Records from a dataset:
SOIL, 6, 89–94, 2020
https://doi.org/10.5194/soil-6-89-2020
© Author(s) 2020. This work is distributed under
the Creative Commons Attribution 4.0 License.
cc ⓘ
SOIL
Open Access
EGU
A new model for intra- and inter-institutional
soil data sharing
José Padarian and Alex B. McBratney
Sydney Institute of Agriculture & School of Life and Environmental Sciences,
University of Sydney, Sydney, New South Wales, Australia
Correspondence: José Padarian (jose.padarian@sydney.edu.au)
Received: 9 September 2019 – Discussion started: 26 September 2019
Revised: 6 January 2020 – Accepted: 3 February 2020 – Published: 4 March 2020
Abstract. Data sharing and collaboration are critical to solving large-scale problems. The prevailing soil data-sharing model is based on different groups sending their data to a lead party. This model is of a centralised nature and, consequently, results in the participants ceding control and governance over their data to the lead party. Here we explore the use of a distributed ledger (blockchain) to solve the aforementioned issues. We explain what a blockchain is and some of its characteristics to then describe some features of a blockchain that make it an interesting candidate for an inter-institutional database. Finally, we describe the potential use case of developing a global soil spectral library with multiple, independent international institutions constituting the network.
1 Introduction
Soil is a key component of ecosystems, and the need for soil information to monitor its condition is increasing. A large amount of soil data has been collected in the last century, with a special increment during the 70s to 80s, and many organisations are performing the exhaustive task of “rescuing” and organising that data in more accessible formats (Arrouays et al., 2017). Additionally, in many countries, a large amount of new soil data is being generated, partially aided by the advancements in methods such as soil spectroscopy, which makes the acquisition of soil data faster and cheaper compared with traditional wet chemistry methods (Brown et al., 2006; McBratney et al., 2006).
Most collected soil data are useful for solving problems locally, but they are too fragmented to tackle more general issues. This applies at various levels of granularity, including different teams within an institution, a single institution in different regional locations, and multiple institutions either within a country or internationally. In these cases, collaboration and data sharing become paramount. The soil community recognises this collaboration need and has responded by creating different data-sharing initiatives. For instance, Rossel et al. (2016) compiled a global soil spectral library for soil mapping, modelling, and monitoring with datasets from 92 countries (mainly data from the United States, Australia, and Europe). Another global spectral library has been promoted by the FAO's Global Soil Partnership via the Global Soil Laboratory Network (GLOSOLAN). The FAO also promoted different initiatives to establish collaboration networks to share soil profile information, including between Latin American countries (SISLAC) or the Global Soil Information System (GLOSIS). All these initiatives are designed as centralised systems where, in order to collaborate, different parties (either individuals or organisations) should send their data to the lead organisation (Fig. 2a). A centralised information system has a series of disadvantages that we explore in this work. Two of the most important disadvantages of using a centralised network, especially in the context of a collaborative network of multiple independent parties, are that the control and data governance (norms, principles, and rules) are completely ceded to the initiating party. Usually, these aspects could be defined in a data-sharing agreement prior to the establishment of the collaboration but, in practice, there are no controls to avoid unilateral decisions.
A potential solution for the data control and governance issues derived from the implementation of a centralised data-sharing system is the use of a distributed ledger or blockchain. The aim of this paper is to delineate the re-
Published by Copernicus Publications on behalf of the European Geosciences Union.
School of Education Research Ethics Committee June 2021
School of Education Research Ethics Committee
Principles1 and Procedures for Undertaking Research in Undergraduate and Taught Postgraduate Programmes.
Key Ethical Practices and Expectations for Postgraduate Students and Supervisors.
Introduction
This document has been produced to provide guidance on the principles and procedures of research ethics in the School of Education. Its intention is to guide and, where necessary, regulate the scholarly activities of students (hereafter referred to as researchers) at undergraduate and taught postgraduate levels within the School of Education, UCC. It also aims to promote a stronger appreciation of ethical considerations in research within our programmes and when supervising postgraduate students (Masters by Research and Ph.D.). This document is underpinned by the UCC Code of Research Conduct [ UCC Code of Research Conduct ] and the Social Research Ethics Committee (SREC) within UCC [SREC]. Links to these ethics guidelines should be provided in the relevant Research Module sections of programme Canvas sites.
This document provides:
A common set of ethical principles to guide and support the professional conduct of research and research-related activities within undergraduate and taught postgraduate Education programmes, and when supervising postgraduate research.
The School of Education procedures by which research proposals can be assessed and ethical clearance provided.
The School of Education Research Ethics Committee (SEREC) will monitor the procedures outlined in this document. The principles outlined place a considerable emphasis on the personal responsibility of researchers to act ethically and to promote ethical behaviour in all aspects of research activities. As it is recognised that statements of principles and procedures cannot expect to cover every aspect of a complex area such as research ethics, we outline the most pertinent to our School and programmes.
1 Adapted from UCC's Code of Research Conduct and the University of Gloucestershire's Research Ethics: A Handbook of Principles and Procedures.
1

**Work task**
Transcribe only the lines from the beginning of the entries to the line with "1 Introduction", inclusive, exactly as written.

**Task solution**
SOIL, 6, 89–94, 2020
https://doi.org/10.5194/soil-6-89-2020
© Author(s) 2020. This work is distributed under
the Creative Commons Attribution 4.0 License.
cc ⓘ
SOIL
Open Access
EGU
A new model for intra- and inter-institutional
soil data sharing
José Padarian and Alex B. McBratney
Sydney Institute of Agriculture & School of Life and Environmental Sciences,
University of Sydney, Sydney, New South Wales, Australia
Correspondence: José Padarian (jose.padarian@sydney.edu.au)
Received: 9 September 2019 – Discussion started: 26 September 2019
Revised: 6 January 2020 – Accepted: 3 February 2020 – Published: 4 March 2020
Abstract. Data sharing and collaboration are critical to solving large-scale problems. The prevailing soil data-sharing model is based on different groups sending their data to a lead party. This model is of a centralised nature and, consequently, results in the participants ceding control and governance over their data to the lead party. Here we explore the use of a distributed ledger (blockchain) to solve the aforementioned issues. We explain what a blockchain is and some of its characteristics to then describe some features of a blockchain that make it an interesting candidate for an inter-institutional database. Finally, we describe the potential use case of developing a global soil spectral library with multiple, independent international institutions constituting the network.
1 Introduction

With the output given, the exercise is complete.